オフィスのデスクより、
家を買うにあたって、契約の時に決めなければいけないことがあります。
それが契約の当事者です。つまり不動産の登記に誰の持ち分を入れるかどうか。
住宅購入にあたり「頭金は奥さんの口座から払ったけど、住宅ローンや家の名義はすべてご主人名義」というようなケースはよくあります。
今日はお金と持分のことで気を付けたいポイントについて説明したいと思います。
夫婦間でも贈与になることがある
普通の考え方からいけば、家計の財布は基本一つで、口座の名義とかあまり関係ないんじゃない?とお考えの方もいらっしゃいますが、支払ったお金が入っていた口座と、その内容によっては夫婦間でも贈与と見なされることがあります。
例えば3000万円の住宅を購入するケースで、頭金を奥さんの口座から支払って、残りをご主人単名で住宅ローンを借りる。そして登記の名義人をご主人単名にした時。
この時は、奥さんからご主人へ300万円の贈与があったとみなされる場合があります。
実際の税額は300万円から基礎控除の110万円を引いた190万円が贈与税の対象になります。

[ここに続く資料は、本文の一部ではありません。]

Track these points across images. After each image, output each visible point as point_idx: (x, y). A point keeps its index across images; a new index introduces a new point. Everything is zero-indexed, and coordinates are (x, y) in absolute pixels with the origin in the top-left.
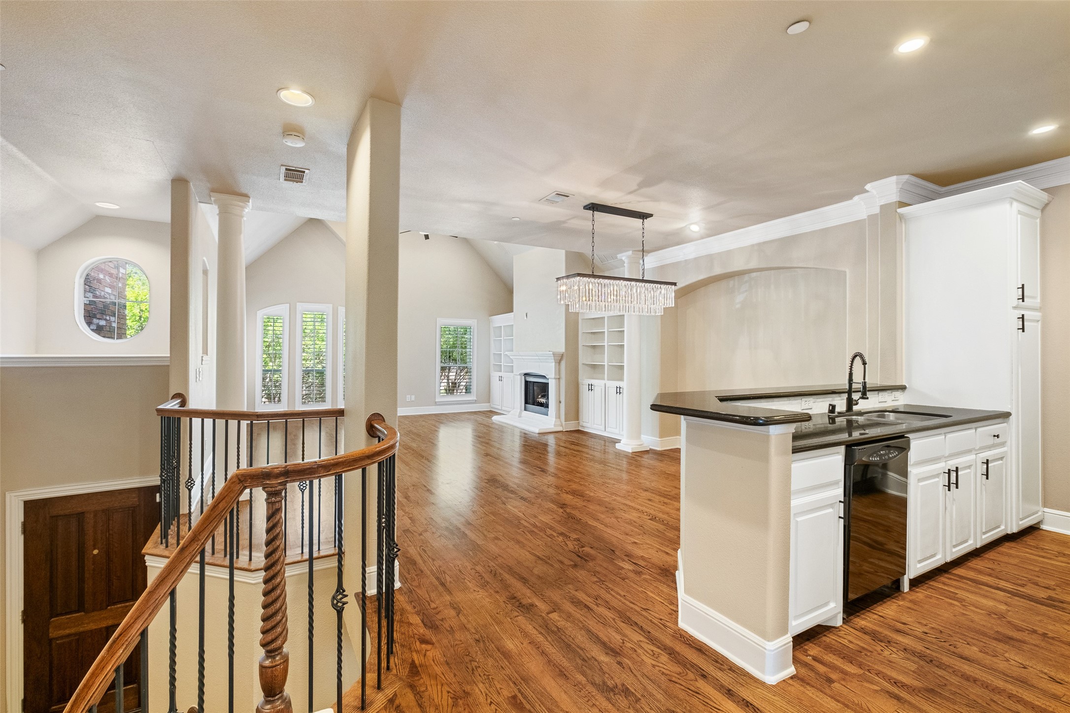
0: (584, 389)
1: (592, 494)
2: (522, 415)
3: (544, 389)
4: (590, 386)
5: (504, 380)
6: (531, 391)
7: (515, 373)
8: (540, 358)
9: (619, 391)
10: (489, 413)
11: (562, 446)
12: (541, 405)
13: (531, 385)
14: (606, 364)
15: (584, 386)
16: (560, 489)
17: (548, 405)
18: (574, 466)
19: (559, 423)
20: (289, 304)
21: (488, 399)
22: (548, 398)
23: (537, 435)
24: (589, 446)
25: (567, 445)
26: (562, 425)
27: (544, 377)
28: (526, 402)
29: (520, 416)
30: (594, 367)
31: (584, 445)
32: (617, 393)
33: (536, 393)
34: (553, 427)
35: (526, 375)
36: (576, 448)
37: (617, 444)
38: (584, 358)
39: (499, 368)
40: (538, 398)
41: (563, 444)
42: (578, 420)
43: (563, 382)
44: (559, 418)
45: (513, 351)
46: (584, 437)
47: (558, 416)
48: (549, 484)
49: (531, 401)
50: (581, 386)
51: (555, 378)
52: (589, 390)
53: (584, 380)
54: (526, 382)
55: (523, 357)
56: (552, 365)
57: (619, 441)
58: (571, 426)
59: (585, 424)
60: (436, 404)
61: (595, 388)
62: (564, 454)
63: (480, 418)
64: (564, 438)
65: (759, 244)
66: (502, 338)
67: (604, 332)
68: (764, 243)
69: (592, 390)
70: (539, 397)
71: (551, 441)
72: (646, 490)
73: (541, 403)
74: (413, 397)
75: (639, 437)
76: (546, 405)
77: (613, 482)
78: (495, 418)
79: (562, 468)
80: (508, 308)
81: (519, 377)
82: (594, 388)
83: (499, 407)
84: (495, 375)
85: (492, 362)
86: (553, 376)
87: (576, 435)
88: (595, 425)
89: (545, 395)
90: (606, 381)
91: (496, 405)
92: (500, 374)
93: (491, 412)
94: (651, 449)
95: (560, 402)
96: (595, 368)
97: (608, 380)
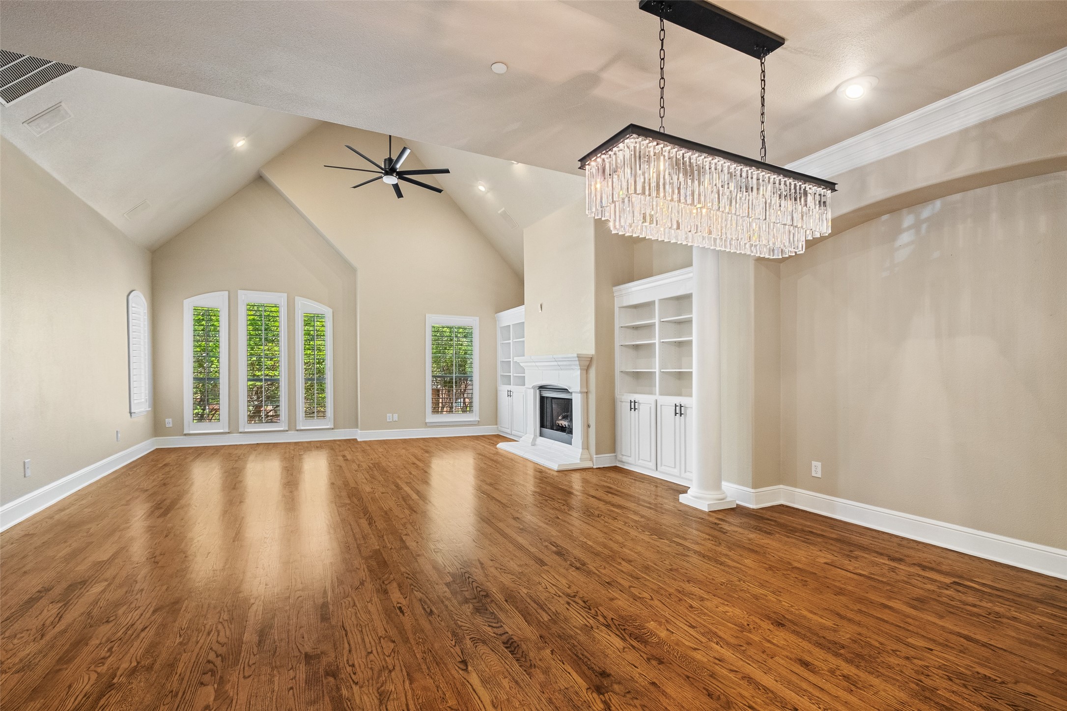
0: (623, 408)
1: (663, 634)
2: (537, 443)
3: (566, 406)
4: (633, 404)
5: (514, 395)
6: (549, 410)
7: (527, 386)
8: (560, 363)
9: (679, 411)
10: (495, 439)
11: (593, 497)
12: (562, 429)
13: (549, 401)
14: (657, 370)
15: (624, 404)
16: (593, 611)
17: (572, 429)
18: (617, 542)
19: (587, 456)
20: (227, 292)
21: (495, 418)
22: (571, 420)
23: (556, 474)
24: (634, 497)
25: (600, 494)
26: (591, 459)
27: (565, 390)
28: (542, 425)
29: (534, 444)
30: (637, 375)
31: (627, 495)
32: (676, 414)
33: (555, 414)
34: (579, 461)
35: (542, 388)
36: (617, 500)
37: (680, 495)
38: (623, 363)
39: (507, 380)
40: (557, 419)
41: (593, 493)
42: (615, 453)
43: (592, 397)
44: (588, 449)
45: (524, 356)
46: (625, 479)
47: (586, 446)
48: (569, 591)
49: (548, 424)
50: (618, 404)
51: (581, 392)
52: (631, 409)
53: (623, 395)
54: (542, 399)
55: (538, 364)
56: (577, 373)
57: (685, 490)
58: (605, 461)
59: (624, 459)
60: (426, 425)
61: (641, 407)
62: (597, 513)
63: (481, 445)
64: (594, 479)
65: (983, 125)
66: (511, 341)
67: (653, 325)
68: (997, 120)
69: (635, 409)
70: (560, 418)
71: (576, 483)
72: (780, 624)
73: (562, 427)
74: (396, 417)
75: (718, 487)
76: (568, 430)
77: (696, 590)
78: (502, 446)
79: (594, 546)
80: (519, 300)
81: (532, 390)
82: (639, 406)
83: (508, 431)
84: (503, 389)
85: (500, 372)
86: (578, 389)
87: (613, 475)
88: (640, 461)
89: (568, 416)
90: (657, 397)
91: (505, 428)
92: (509, 388)
93: (498, 436)
94: (738, 506)
95: (589, 426)
96: (640, 378)
97: (661, 394)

なので贈与と見なされる可能性が高い場合は、登記の持分を
ご主人:奥様=2,700万円:300万円⇒9:1 の割合で登記をするこのが正解になります。実際は諸費用も含めます。
贈与になる時とならない時
ただ奥様の名義の口座から出したお金がすべて贈与となるわけではありません。
実際ご主人に給与が振りこまれて、家計のやり繰りをする奥様の口座に振り込むということはあります。
こういった「夫婦や親子、兄弟姉妹などの扶養家族の生活費や教育費に充てるために取得した財産で、通常必要と認められるもの」は贈与税が課されないという非課税規定があります。

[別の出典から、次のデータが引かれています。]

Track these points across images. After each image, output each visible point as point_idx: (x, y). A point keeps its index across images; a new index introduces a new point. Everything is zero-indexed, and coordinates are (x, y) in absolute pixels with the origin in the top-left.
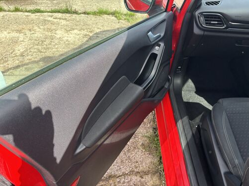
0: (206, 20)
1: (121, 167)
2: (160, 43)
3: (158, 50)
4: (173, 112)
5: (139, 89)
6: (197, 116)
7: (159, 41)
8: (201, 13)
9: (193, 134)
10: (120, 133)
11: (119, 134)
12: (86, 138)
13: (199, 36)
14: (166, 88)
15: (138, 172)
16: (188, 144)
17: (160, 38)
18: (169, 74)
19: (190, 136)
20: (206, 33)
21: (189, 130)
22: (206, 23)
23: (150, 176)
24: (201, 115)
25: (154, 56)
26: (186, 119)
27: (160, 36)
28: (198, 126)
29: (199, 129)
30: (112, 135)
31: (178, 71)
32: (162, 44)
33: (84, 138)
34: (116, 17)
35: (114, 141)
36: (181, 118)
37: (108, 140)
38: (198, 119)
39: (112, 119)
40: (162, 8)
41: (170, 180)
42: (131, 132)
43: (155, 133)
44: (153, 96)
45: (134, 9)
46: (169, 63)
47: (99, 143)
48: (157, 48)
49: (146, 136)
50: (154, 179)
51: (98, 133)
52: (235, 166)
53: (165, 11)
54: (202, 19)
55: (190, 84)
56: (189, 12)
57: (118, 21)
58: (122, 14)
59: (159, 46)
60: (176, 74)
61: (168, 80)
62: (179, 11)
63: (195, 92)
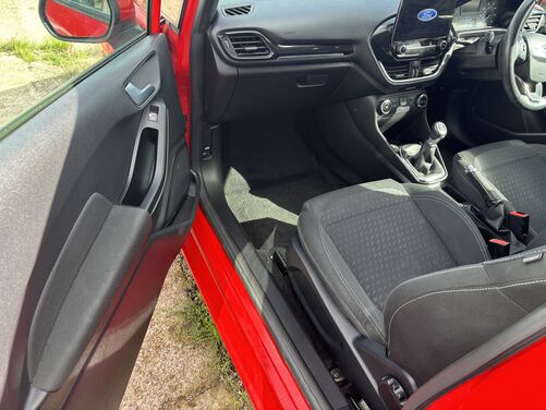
0: (235, 46)
1: (139, 403)
2: (157, 104)
3: (156, 120)
4: (221, 242)
5: (140, 214)
6: (267, 236)
7: (154, 99)
8: (223, 32)
9: (269, 273)
10: (121, 329)
11: (119, 331)
12: (38, 371)
13: (229, 78)
14: (193, 198)
15: (181, 398)
16: (266, 298)
17: (154, 94)
18: (191, 166)
19: (265, 280)
20: (242, 71)
21: (261, 268)
22: (238, 52)
23: (208, 393)
24: (273, 233)
25: (151, 135)
26: (248, 249)
27: (152, 89)
28: (275, 255)
29: (276, 261)
30: (104, 339)
31: (207, 156)
32: (162, 106)
33: (34, 374)
34: (19, 55)
35: (111, 353)
36: (240, 251)
37: (96, 355)
38: (270, 243)
39: (96, 303)
40: (138, 27)
41: (253, 383)
42: (145, 316)
43: (193, 299)
44: (170, 222)
45: (70, 35)
46: (185, 143)
47: (77, 371)
48: (152, 116)
49: (176, 313)
50: (218, 397)
51: (70, 348)
52: (366, 322)
53: (148, 34)
54: (227, 43)
55: (235, 178)
56: (199, 32)
57: (26, 65)
58: (32, 48)
59: (156, 110)
60: (204, 164)
61: (193, 179)
62: (176, 31)
63: (250, 192)
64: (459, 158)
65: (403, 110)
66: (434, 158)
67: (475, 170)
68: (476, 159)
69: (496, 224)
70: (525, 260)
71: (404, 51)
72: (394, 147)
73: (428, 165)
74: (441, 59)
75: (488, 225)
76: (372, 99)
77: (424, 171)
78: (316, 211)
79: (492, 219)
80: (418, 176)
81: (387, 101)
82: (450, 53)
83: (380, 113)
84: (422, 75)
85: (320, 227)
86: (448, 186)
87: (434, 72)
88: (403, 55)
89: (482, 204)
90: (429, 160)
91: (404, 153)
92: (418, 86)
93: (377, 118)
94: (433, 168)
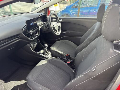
63: (5, 82)
64: (51, 49)
65: (36, 44)
66: (47, 51)
67: (56, 50)
68: (54, 48)
69: (65, 59)
70: (93, 71)
71: (31, 32)
72: (38, 53)
73: (47, 53)
74: (38, 31)
75: (64, 60)
76: (28, 45)
77: (47, 55)
78: (30, 79)
79: (64, 58)
80: (46, 56)
81: (32, 44)
82: (39, 30)
83: (31, 47)
84: (36, 36)
85: (34, 82)
86: (53, 55)
87: (38, 34)
88: (31, 33)
89: (61, 56)
90: (46, 52)
91: (41, 53)
92: (37, 38)
93: (31, 48)
94: (48, 53)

奥さまの名義の口座であっても、お金の元がご主人に由来するものであれば非課税になります。
奥さまが専業主婦の方だったりする場合は、この規定が適用される可能性が高いため、特段問題にはならないと思います。
しかし共働きであったり、結婚したての場合は、この規定が適用される根拠に乏しいこともあり、課税の対象になる可能性があります。
また専業主婦の方であっても、結婚前に貯めたお金や相続やその他、奥様固有の収入を利用する場合は、贈与の対象になる可能性が高いです。
担当者に事前に伝えておく
もし住宅購入をする上で具体的になったら、この辺りの事情を担当者や、司法書士などに相談したほうがいいと思います。

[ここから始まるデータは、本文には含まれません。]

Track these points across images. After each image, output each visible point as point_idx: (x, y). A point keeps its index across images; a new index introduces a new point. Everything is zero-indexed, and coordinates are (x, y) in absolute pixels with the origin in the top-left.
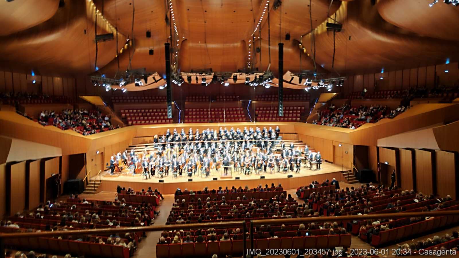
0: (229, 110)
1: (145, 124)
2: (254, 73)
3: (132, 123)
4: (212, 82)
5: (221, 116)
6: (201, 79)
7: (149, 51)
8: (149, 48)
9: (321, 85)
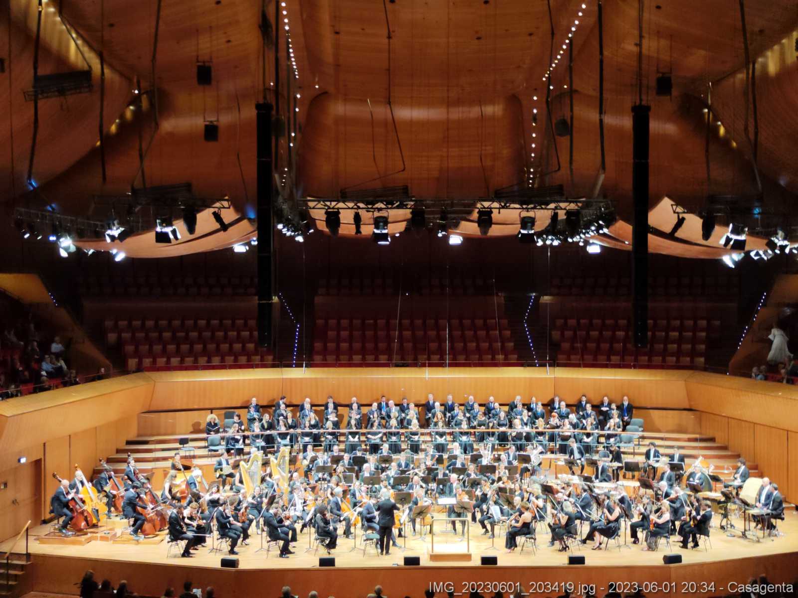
0: (461, 324)
1: (182, 367)
2: (548, 205)
3: (140, 363)
4: (406, 233)
6: (372, 221)
7: (203, 128)
8: (204, 118)
9: (778, 245)
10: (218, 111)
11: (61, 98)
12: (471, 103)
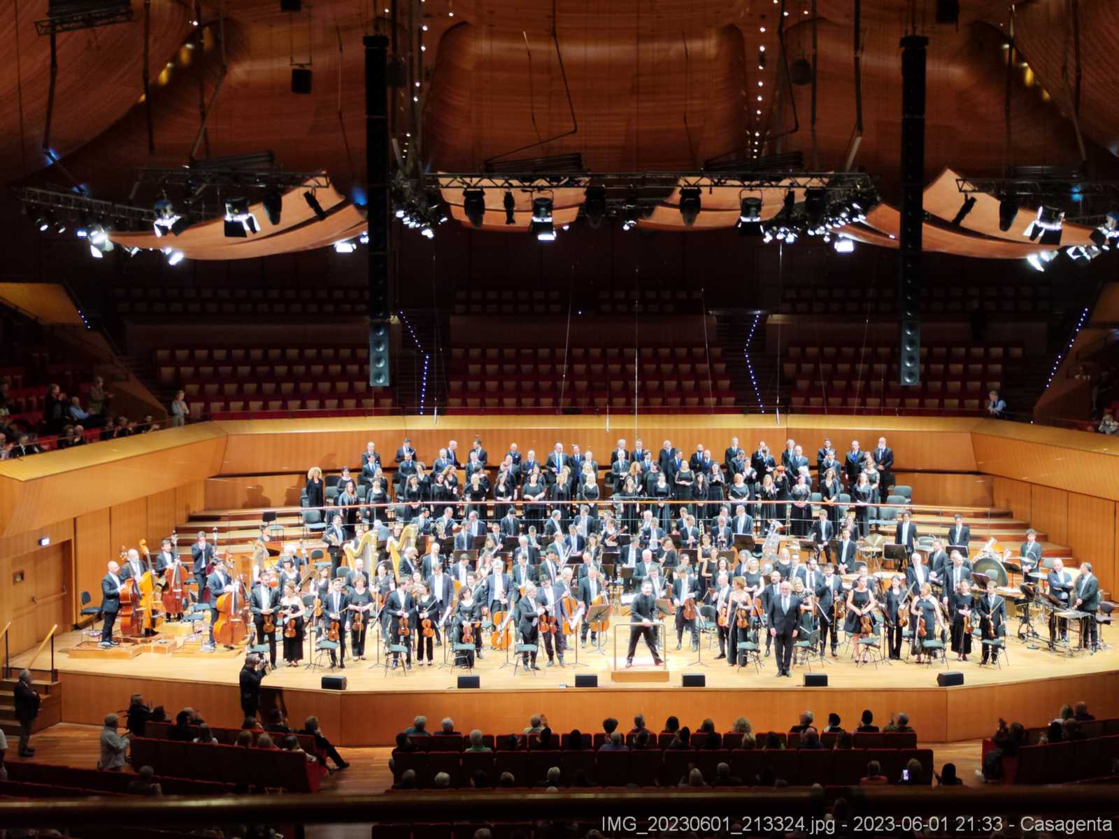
0: (656, 354)
1: (265, 414)
2: (779, 179)
3: (207, 408)
4: (578, 224)
5: (617, 384)
6: (530, 206)
7: (290, 74)
8: (292, 61)
9: (1107, 237)
10: (311, 49)
11: (89, 30)
12: (673, 37)
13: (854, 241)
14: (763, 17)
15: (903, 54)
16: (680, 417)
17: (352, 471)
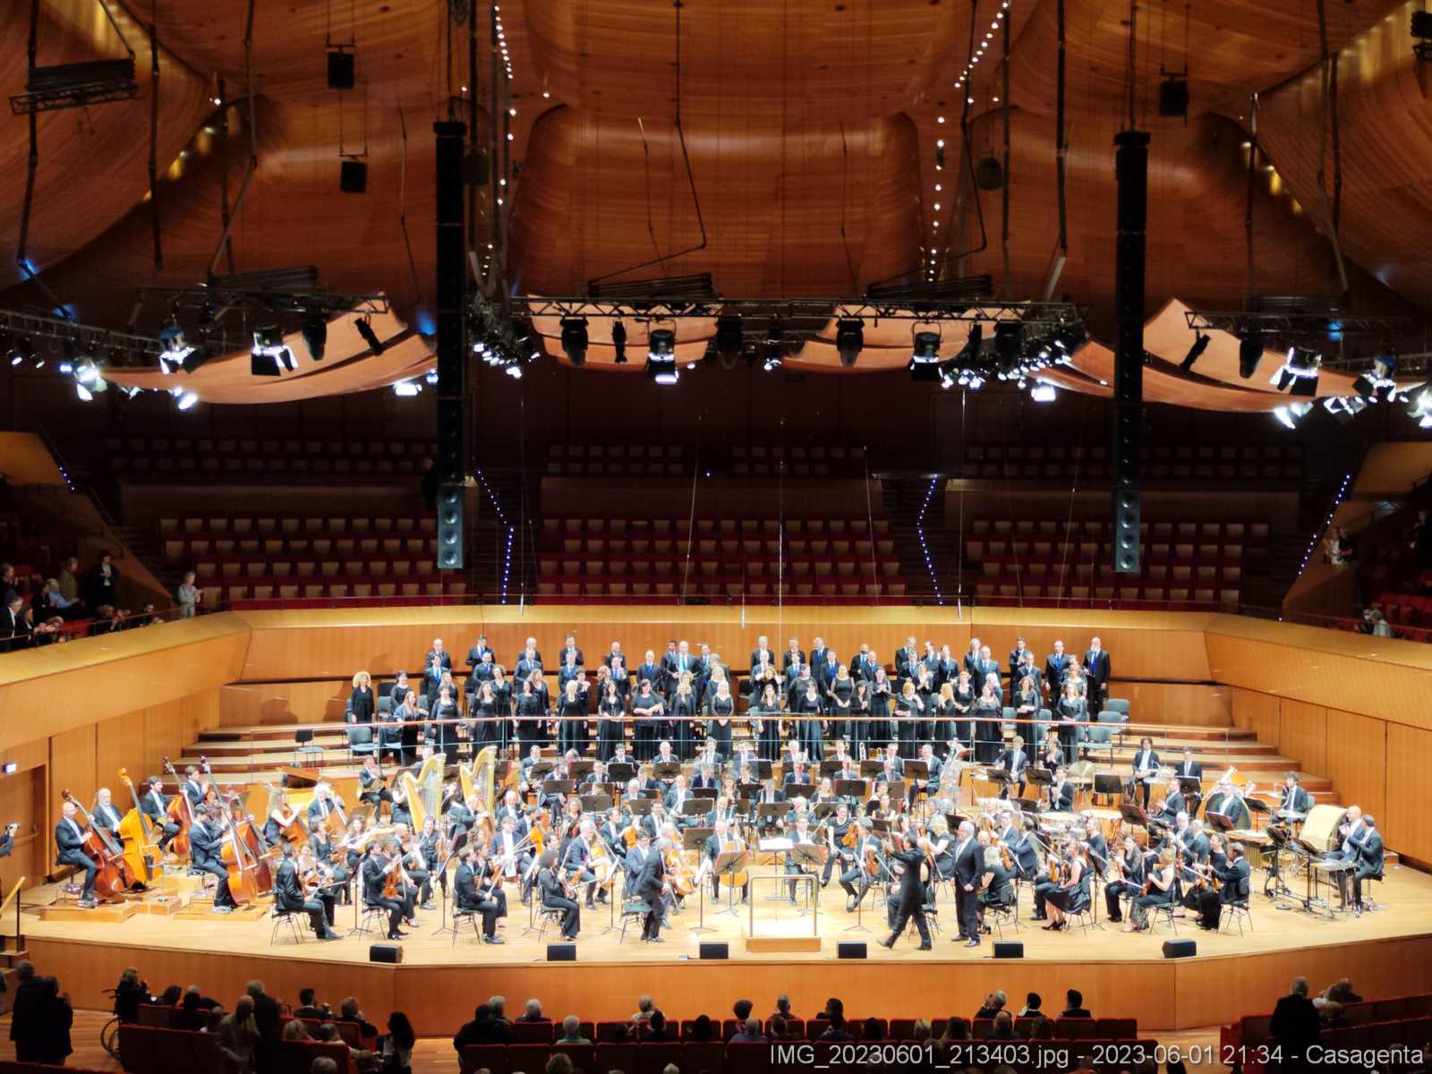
0: (804, 527)
1: (300, 603)
2: (963, 311)
3: (225, 594)
4: (707, 361)
5: (755, 566)
6: (646, 340)
7: (337, 170)
8: (341, 151)
9: (1375, 387)
10: (366, 137)
11: (80, 109)
12: (826, 128)
13: (1057, 389)
14: (942, 104)
15: (1118, 155)
16: (835, 609)
17: (410, 676)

よほど一般のご家庭に税務署が調査で入ることは考えにくいですが、これからはマイナンバーが口座に紐付く時代にもなりますし、この辺りのことはこれまで以上に気を付けておいたほうがいいと思います。
ちなみに例で挙げた方で、190万円に対して贈与税を支払いなさいとなった場合、税額は19万円になりますので侮れません。しかも贈与税は課税額が高くなればなるほど税額が高くなる累進課税になるので、金額が多くなる時は特に気を付けるようにしましょう。